+++ SUPPLIED TEXT
Lazy or Hardworking- Can the Real Me Stand Up?
The rawness of the humiliation of failing in front of all my family & the Delhi aunties due to my laziness kept me working hard but now that I care less, I’m dangerously close to doing nothing.
I’ve achieved most things I’ve set out to do. Give me a deadline and it’ll get done. It may get done two minutes before it’s due, it may be shoddier than intended but it will get done. Under pressure I bust balls and can be counted on to finish and deliver. Sans pressure I’m lazy to the core but somehow with the fear of not finishing and a little bit of luck I manage to wing it. Every time. My record is spotless. Except - there has to be an exception - this one time at my brother’s wedding reception where I was given the task of doing the table plan for a 400 plus sit-down dinner. Truth be told, the idea was mine – having attended a few British weddings and galas and sitting next to strangers whom I wouldn’t normally gravitate towards or have the opportunity to meet, I thought it’d be classy and novel to bring this western tradition to an Indian wedding. I’m talking of two decades ago, a time when Indian weddings, huge or simple, always had the buffet format. London-return me was shaking up the formula. I dissed and vetoed any help from the decorators, caterers and the solve-any-problem tent-wallah. My parents, reluctant at first relented after my sermon which went something like, “You all think I’m totally incapable of doing anything grown up just because I didn’t opt for a 9 to 5 job. But you forget I’ve been living in London on my own for years and I’ve been to a fair share of fancy sit-down dinners with more famous people than any of you’ve ever met. Still no one in this family ever takes me seriously.”
++++++
+++ INFORMATION PROVIDED
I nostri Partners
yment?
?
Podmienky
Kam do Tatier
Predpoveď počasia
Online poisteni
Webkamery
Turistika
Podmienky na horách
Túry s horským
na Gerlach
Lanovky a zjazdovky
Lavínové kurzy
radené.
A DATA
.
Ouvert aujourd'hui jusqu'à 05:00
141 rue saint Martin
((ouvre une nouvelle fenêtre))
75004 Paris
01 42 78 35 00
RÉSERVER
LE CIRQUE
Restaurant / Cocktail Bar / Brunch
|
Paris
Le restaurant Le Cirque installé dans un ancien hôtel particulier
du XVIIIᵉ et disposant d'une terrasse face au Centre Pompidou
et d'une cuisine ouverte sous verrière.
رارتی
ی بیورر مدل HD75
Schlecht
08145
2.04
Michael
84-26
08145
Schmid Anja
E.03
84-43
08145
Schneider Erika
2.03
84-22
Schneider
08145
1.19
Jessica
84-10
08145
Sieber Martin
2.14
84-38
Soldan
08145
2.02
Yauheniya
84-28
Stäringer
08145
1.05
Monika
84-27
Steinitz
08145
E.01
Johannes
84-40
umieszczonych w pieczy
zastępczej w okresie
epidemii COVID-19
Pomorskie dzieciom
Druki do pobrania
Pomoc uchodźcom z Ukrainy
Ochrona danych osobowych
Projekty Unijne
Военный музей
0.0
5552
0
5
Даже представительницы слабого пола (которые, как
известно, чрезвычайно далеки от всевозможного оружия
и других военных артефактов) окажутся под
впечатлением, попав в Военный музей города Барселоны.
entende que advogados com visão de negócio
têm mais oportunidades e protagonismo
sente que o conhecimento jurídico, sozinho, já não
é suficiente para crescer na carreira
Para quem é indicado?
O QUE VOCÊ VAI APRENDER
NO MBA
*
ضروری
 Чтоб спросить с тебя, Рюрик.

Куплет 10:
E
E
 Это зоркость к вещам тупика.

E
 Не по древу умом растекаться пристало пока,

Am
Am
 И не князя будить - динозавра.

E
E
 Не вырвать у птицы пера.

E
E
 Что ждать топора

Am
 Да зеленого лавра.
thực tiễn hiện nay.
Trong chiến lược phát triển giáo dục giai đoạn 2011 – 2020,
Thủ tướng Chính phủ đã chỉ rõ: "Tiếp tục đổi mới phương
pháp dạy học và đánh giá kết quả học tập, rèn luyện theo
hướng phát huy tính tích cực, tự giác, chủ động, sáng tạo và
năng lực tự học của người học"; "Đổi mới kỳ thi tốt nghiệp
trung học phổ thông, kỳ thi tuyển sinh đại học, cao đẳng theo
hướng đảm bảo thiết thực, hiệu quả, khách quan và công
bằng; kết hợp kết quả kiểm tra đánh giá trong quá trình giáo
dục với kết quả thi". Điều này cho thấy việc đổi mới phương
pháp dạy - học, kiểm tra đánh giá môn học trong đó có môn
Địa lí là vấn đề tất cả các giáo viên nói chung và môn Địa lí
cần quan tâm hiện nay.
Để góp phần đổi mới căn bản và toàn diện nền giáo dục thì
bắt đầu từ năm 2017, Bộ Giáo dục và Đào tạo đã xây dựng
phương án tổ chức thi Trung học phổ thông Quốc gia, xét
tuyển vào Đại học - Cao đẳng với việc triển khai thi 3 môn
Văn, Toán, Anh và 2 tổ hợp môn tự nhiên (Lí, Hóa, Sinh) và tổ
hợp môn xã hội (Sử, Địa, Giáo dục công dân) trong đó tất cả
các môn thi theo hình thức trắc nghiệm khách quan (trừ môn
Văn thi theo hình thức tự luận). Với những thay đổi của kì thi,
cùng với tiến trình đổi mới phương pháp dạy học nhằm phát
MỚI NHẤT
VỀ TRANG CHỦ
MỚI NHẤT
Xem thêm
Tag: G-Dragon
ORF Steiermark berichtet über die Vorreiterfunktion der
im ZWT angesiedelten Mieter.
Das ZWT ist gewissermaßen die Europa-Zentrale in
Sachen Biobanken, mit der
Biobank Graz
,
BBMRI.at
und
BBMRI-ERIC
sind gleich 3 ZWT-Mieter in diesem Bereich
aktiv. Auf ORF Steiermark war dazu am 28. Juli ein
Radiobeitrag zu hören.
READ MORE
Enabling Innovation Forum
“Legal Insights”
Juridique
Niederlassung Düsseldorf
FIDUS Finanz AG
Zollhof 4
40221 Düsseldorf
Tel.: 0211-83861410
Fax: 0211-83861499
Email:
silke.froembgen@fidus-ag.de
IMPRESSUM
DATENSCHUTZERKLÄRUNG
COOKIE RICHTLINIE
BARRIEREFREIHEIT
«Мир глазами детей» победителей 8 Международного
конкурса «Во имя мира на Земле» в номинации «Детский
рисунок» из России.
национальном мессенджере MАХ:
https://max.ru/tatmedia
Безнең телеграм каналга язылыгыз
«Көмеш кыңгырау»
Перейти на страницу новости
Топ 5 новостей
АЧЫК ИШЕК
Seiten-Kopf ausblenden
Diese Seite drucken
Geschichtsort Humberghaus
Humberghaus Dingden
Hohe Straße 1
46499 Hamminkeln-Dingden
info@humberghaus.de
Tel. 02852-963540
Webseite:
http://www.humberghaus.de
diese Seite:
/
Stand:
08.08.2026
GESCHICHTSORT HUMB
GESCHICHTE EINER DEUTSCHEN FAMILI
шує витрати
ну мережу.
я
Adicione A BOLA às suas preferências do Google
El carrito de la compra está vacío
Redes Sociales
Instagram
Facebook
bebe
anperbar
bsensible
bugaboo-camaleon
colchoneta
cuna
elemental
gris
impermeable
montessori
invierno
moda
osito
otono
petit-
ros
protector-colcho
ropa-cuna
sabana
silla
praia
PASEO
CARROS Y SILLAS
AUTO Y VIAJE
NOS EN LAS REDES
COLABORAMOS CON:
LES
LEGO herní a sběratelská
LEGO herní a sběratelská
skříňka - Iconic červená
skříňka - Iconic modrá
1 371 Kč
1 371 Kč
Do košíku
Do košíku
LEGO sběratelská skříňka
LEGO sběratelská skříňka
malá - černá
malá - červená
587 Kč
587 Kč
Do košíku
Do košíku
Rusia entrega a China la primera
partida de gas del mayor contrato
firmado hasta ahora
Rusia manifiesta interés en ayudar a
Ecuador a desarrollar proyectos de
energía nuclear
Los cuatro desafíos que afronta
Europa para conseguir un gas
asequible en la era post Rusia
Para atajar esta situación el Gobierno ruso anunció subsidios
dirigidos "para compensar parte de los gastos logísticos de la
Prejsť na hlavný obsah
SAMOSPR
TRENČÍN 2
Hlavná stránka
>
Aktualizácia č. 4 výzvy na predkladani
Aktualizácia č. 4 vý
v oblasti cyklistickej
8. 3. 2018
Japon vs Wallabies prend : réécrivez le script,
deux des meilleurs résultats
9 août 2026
++++++
WHAT THIS EXERCISE ASKS:
[A] From the wedding table plan essay, extract the stretch from "The rawness of" through "to doing nothing.".
[B] Write what comes next in the wedding table plan essay, starting right after its final sentence.
The lines have no connection to the essay about the wedding table plan.

ANSWER LIST:
[A]
The rawness of the humiliation of failing in front of all my family & the Delhi aunties due to my laziness kept me working hard but now that I care less, I’m dangerously close to doing nothing.

[B]
My brother said, “I don’t care who sits next to who as long as I get to sit next to my wife and not a smelly uncle.”
My father said, “She is the creative one in the family, it might be a good laugh.”
My sister rolled her eyes.
My mother warned, “Choti, we better not end up being the laughing stock of Delhi.”
It turned out to be a joke alright but not a funny one. It haunts me to date because a) it’s one of the rare times I couldn’t wing it to get the job done and b) as the only non-super-achieving family member this was the worst place to fail.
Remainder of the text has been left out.